* Short exercise
Reproduce the material word for word, from its first line up to and including the line that contains "mm, v(-40.78, 23.07)". Leave the pictures out of your answer.

* Records for the exercise

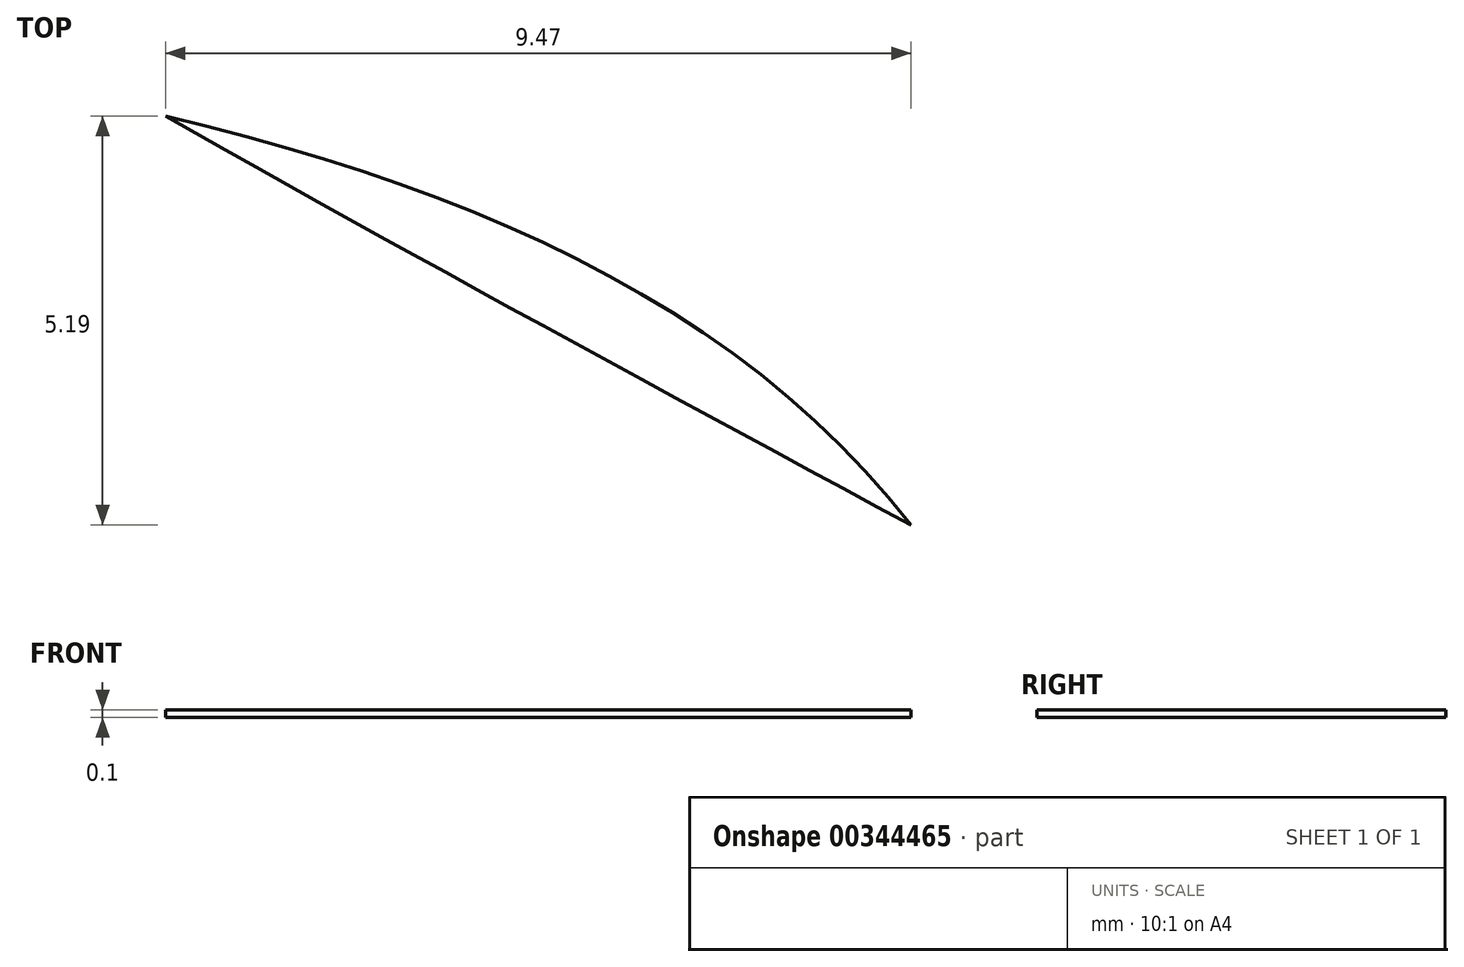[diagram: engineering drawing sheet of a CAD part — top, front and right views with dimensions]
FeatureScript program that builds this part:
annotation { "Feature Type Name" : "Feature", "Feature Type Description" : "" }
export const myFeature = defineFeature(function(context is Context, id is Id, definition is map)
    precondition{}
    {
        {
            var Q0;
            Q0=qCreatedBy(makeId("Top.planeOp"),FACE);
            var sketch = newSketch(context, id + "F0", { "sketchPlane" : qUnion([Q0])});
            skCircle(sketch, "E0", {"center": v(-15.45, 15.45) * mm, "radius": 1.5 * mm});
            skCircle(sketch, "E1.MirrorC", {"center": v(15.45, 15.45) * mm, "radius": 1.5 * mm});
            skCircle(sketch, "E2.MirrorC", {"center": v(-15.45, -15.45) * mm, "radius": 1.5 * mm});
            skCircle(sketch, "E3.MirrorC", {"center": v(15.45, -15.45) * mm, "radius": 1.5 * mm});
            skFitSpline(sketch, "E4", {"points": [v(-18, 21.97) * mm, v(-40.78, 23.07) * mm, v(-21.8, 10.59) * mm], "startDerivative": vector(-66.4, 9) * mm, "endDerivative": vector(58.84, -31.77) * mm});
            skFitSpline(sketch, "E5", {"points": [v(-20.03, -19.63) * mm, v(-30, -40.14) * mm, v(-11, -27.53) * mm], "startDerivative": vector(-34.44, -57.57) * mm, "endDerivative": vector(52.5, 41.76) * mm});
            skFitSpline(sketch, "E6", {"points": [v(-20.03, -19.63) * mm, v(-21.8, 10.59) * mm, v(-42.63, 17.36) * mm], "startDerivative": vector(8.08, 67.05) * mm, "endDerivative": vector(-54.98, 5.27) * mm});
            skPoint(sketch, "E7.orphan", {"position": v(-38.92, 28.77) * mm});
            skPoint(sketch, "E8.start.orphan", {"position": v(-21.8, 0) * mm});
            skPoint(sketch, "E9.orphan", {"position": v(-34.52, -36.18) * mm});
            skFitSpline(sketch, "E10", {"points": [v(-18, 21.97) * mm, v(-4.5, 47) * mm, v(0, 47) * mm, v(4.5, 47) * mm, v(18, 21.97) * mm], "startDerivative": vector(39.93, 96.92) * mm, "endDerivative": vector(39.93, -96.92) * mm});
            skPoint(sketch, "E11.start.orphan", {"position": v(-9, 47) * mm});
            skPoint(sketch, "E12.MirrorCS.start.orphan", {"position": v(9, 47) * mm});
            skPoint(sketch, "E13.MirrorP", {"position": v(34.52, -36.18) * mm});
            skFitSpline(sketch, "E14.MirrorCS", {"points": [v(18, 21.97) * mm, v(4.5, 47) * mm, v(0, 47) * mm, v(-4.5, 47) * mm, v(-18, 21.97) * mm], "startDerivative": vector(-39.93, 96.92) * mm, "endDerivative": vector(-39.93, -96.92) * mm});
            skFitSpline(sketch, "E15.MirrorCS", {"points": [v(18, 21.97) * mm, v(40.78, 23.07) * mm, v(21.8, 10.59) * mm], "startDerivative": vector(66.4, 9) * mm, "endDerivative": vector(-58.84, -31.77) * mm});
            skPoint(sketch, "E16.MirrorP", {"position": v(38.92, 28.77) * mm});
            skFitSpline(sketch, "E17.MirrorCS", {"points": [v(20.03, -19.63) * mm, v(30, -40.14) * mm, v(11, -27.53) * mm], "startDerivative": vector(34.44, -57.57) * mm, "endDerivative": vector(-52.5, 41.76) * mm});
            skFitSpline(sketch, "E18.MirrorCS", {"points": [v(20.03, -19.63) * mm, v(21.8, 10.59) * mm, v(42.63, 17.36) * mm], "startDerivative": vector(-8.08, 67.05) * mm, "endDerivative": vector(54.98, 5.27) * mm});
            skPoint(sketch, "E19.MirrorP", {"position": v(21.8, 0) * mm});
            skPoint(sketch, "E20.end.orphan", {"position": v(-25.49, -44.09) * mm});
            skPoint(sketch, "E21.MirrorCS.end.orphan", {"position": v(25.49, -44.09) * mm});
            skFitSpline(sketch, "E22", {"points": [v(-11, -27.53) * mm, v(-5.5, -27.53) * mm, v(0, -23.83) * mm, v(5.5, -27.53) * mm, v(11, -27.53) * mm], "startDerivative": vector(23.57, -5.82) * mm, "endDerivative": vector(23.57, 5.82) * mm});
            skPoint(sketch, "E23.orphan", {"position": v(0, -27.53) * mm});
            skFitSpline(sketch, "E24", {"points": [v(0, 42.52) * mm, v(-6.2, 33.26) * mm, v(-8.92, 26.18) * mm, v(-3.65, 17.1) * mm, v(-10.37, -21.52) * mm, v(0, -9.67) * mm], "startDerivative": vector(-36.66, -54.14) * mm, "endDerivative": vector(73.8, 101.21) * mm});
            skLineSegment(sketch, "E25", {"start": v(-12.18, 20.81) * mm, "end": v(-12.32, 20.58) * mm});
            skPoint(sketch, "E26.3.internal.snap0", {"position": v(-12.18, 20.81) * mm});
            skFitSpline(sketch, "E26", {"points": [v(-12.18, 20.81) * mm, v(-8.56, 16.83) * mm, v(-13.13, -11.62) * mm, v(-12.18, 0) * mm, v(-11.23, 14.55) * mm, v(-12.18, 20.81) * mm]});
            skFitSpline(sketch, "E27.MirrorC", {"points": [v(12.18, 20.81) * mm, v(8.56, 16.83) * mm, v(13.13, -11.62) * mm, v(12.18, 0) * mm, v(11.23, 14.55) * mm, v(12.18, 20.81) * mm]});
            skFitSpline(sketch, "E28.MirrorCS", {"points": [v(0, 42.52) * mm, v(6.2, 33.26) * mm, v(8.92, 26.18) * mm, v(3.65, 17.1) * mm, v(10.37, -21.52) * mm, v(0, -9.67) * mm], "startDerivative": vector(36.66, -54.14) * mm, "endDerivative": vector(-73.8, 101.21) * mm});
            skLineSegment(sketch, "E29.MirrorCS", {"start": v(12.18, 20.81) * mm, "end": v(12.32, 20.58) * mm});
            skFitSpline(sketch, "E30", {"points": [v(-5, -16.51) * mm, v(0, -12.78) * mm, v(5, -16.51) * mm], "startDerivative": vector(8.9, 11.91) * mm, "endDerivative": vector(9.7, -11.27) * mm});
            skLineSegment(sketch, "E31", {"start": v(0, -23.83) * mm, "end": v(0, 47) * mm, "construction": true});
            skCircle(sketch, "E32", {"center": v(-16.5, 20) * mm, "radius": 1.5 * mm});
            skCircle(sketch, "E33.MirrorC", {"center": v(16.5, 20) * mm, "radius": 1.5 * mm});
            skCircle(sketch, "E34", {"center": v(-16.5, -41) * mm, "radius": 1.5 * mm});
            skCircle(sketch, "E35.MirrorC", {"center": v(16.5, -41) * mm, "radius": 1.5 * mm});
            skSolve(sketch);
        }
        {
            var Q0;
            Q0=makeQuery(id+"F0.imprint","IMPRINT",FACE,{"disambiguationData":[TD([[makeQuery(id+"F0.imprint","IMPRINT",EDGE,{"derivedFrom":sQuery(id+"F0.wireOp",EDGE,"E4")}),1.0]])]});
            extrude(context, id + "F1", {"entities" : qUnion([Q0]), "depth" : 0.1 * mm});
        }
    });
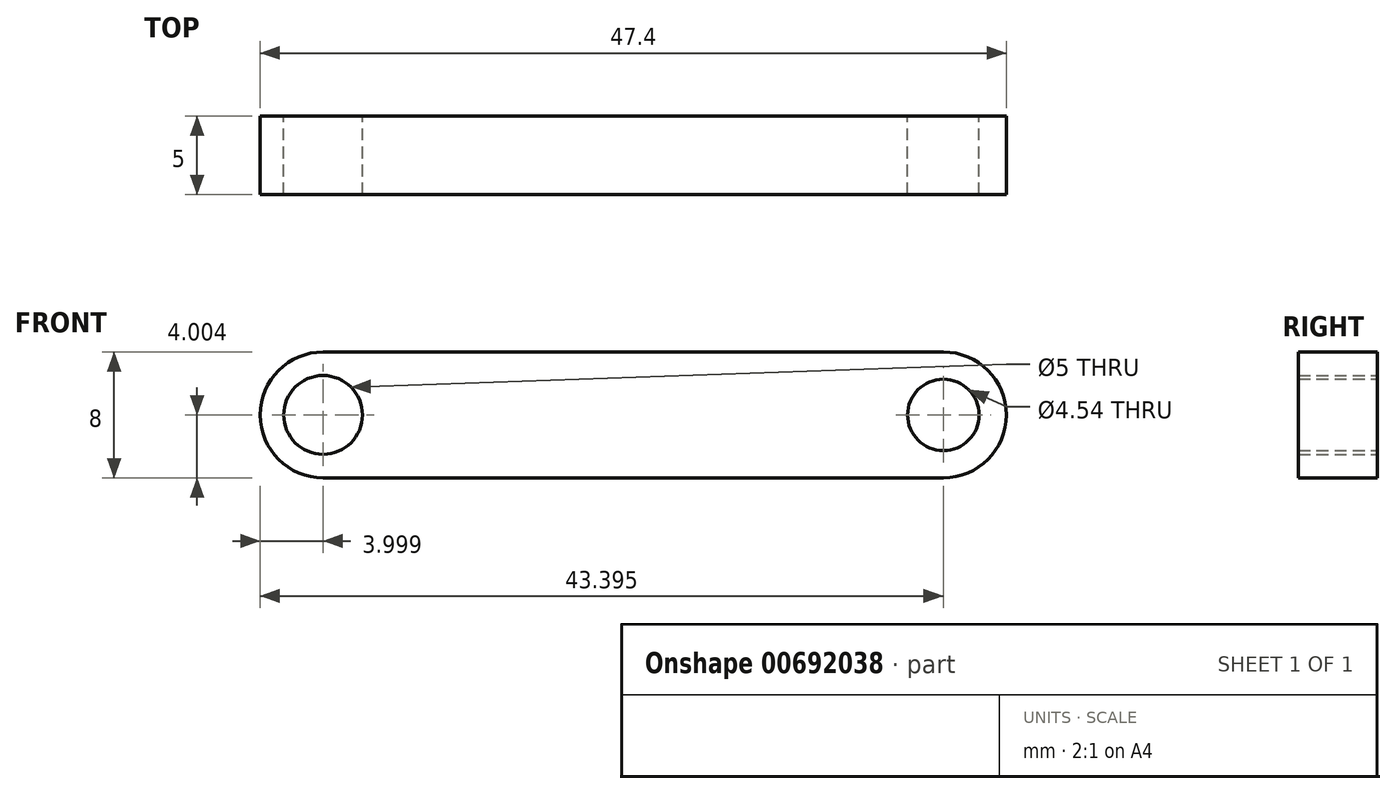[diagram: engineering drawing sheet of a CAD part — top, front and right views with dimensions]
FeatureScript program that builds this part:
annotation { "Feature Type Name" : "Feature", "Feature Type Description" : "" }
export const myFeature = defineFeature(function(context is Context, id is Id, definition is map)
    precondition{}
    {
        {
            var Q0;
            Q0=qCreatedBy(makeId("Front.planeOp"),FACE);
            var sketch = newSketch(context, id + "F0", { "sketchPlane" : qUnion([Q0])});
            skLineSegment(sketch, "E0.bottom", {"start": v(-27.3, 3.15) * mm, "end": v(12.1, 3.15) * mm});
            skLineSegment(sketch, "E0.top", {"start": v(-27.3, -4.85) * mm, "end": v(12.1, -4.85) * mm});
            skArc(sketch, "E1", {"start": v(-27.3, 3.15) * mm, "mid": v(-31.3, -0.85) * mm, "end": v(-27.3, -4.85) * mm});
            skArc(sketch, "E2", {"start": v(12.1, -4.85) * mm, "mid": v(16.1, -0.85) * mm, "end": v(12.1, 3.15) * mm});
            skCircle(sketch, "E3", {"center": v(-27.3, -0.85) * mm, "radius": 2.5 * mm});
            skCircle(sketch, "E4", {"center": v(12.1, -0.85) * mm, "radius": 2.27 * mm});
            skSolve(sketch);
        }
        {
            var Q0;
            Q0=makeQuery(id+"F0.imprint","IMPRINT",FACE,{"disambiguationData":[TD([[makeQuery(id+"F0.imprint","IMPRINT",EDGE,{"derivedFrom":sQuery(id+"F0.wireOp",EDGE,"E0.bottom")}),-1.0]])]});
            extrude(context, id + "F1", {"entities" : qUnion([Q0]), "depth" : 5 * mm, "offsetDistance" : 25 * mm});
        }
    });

* Problem solution
[diagram: engineering drawing sheet of a CAD part — top, front and right views with dimensions]
FeatureScript program that builds this part:
annotation { "Feature Type Name" : "Feature", "Feature Type Description" : "" }
export const myFeature = defineFeature(function(context is Context, id is Id, definition is map)
    precondition{}
    {
        {
            var Q0;
            Q0=qCreatedBy(makeId("Top.planeOp"),FACE);
            var sketch = newSketch(context, id + "F0", { "sketchPlane" : qUnion([Q0])});
            skCircle(sketch, "E0", {"center": v(-15.45, 15.45) * mm, "radius": 1.5 * mm});
            skCircle(sketch, "E1.MirrorC", {"center": v(15.45, 15.45) * mm, "radius": 1.5 * mm});
            skCircle(sketch, "E2.MirrorC", {"center": v(-15.45, -15.45) * mm, "radius": 1.5 * mm});
            skCircle(sketch, "E3.MirrorC", {"center": v(15.45, -15.45) * mm, "radius": 1.5 * mm});
            skFitSpline(sketch, "E4", {"points": [v(-18, 21.97) * mm, v(-40.78, 23.07) * mm, v(-21.8, 10.59) * mm], "startDerivative": vector(-66.4, 9) * mm, "endDerivative": vector(58.84, -31.77) * mm});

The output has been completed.